An ELO number may need more parameters to modify the evaluation, I find from games that it would depend on the position and how much strategy versus tactics needed from that position. A person would need to play enough games for the algorithm to know the player style. Then for some games a player may be focused and others rushed because kids banging on the bathroom door.
An interesting format I found is when the game adjusts starting material based on ELO mismatch to give both players a fair chance at winning the game which kind of predicts how a game will play based on player ELO.
Stockfish (as well as many other engines) can provide a win-draw-loss (or expected game score) evaluation of a position. This of course is based on the engine playing against itself - human's player's success rate would be different depending on their skill level.
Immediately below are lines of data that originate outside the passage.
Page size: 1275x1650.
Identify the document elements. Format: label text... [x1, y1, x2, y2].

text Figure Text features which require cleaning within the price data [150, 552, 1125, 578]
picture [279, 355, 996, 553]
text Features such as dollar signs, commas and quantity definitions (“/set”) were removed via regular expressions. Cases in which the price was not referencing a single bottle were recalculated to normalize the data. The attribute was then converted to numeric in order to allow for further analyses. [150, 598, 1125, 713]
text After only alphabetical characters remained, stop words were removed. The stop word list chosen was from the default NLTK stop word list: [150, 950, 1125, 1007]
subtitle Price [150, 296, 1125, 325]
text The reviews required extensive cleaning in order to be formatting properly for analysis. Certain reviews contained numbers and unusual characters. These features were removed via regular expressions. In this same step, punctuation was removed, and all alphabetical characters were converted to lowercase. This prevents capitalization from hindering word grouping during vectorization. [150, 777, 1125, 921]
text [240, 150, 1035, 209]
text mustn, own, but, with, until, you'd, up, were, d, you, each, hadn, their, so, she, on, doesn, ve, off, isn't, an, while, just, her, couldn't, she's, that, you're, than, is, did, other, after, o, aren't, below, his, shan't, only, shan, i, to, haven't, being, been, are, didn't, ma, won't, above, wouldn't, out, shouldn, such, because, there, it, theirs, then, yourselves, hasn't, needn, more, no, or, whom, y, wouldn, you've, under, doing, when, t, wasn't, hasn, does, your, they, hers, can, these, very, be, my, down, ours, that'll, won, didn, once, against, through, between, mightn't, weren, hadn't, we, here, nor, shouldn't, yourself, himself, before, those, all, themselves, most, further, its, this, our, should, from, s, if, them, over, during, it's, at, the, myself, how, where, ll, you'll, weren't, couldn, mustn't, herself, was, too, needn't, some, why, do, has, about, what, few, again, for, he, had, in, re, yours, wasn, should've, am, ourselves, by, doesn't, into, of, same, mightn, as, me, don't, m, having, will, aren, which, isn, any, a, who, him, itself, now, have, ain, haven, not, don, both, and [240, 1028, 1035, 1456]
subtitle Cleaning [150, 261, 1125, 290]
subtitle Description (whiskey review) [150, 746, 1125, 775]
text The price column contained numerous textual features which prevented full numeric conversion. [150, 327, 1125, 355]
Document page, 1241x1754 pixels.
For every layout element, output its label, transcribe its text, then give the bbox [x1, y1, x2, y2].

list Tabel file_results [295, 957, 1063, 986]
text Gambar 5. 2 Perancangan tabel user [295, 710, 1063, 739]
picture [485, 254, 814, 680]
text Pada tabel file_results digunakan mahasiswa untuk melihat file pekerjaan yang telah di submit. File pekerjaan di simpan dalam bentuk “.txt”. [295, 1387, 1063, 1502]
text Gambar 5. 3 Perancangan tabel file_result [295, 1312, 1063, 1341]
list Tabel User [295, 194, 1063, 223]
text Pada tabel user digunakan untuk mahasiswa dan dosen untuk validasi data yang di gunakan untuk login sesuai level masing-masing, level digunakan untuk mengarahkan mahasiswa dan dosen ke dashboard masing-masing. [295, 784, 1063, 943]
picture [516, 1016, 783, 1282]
It would be very interesting to obtain statistical data that show win-draw-loss probabilities (or expected game score) for a human player with a given ELO rating as a function of position evaluation obtained from Stockfish or another strong engine. For low rating levels the confidence of such estimate would be very low and improve substantially for higher ratings.
The idea seems to lie on the surface and is not difficult to implement (although likely requires appreciable computing resources to run analysis on a large database of games). I have not been able to find such analysis in public domain, perhaps not formulating the my search queries correctly. Does anyone have references or can suggest why this is not a valid problem to solve?
I strongly suspect that the expected points model that chess.com describes in general terms as a basis of their game review is based on something similar. Even if so the data behind this model is not publicly available (or I don't know where to look).